3 Ocak 2012 Salı

Koltuk Savaşları

‘The Ides of March’ {Zirveye Giden Yol – 2011} / George Clooney
Karizmatik aktör George Clooney’nin kameraların arkasına oturduğu dördüncü filmi ‘The Ides of March’, Amerika’nın kirli politika oyunlarına eleştirel bir bakış açısı getiren yılın dikkat çekici yapımlarından biri. Muhtemelen birileri yine çıkıp, biz bunları biliyorduk, diyecektir. Yine de dünyanın neresinde olursanız olun, insanların büyük bir çoğunluğu, bir şekilde bir siyasi partiye inanmak zorunda hissediyor. İşte tam da bu noktada The Ides of March, kirli oyunlara bulaşmadan, temiz bir siyasetin imkansız olduğunu vurguluyor. Hele ki işin içerisine iktidar savaşları girince, en saf ve en masumane duyguların bile bu savaş uğruna nasıl harcandığını sert bir üslupla dile getiriyor.

Filmin birbirinden değerli oyuncu kadrosunda son yıllarda yıldızı iyice parlayan Ryan Gosling, Philip Seymour Hoffman, Paul Giamatti, Marisa Tomei ve yönetmen George Clooney gibi isimler var. Oyuncuların performansını son derece başarılı bulduğum filmde, bilhassa Clooney ve Gosling’in performanslarını beğendiğimi söyleyebilirim. Hele ki karşılıklı blöf yaptıkları sahne, filmin gerilm dozajını en üst seviyeye taşıyor.

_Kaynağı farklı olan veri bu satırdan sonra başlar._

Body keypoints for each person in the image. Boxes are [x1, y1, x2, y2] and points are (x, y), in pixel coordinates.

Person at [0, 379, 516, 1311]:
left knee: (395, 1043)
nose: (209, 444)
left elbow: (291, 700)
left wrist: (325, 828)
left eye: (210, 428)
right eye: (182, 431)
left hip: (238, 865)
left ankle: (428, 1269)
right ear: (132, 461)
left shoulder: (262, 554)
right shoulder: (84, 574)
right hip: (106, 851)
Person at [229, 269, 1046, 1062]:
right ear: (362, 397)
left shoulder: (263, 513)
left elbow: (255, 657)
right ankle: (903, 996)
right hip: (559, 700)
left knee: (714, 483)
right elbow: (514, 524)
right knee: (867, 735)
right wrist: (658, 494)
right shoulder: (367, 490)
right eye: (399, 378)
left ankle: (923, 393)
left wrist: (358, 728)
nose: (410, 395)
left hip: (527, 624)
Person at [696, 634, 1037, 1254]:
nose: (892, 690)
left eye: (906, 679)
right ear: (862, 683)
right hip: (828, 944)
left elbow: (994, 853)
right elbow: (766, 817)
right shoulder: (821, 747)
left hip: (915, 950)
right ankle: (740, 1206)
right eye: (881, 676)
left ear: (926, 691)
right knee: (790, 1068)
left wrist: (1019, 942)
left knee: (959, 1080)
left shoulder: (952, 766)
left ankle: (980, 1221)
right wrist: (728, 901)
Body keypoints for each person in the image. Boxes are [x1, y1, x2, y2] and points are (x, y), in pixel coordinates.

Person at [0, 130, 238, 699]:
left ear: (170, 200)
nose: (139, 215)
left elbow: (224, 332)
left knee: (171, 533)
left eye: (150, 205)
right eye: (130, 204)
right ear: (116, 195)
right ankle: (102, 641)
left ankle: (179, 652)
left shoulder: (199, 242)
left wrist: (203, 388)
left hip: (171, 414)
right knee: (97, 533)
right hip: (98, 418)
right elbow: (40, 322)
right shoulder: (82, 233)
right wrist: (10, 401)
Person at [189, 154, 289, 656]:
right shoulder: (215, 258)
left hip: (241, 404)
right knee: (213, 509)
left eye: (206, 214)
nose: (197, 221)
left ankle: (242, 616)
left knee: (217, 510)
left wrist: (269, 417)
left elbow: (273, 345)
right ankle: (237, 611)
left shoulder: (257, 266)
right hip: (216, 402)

Amerika’nın 2000’li yıllarında geçen seçim yarışına odaklanan film, başkanlık yarışında her yolu mübah gören insanların çevresinde şekilleniyor. Güç ve iktidar uğruna bir savaş başlatılabilir, yalan söylenebilir, hile yapılabilir hatta ülke iflasa sürüklenebilir. Siyasetin çiğnenmeyecek tek kuralı stajyerlerle beraber olmamaktır. Filmde gördüklerimiz esasında Amerika’da geçse de, sözümona demokrasi ile yönetilen ülkelerde de aynı kirli politik oyunların döndüğü aşikar. Yine de Amerika’nın seçim sitemine yabancı olanların filmi takip etmekte zorluk çekmeleri, son derece zekice yazılmış diyalogları kaçırmaları muhtemel.

Her daim muhalif kimliğiyle tanıdığımız aktör-yönetmen George Clooney’nin ‘Good Night and Good Luck’ta yakaladığı olgun sinema dili, gösterişten uzak bir politik dram izlememize olanak sağlıyor. Film her ne kadar siyasi partilerin iktidar savaşını eleştirse de, Morris gibi adamların bu filmi özellikle seçim yarışlarında, koltuğa yakın olmak için neler yapmaları gerektiğini görmek niyetiyle izleyeceklerinden kuşkum yok.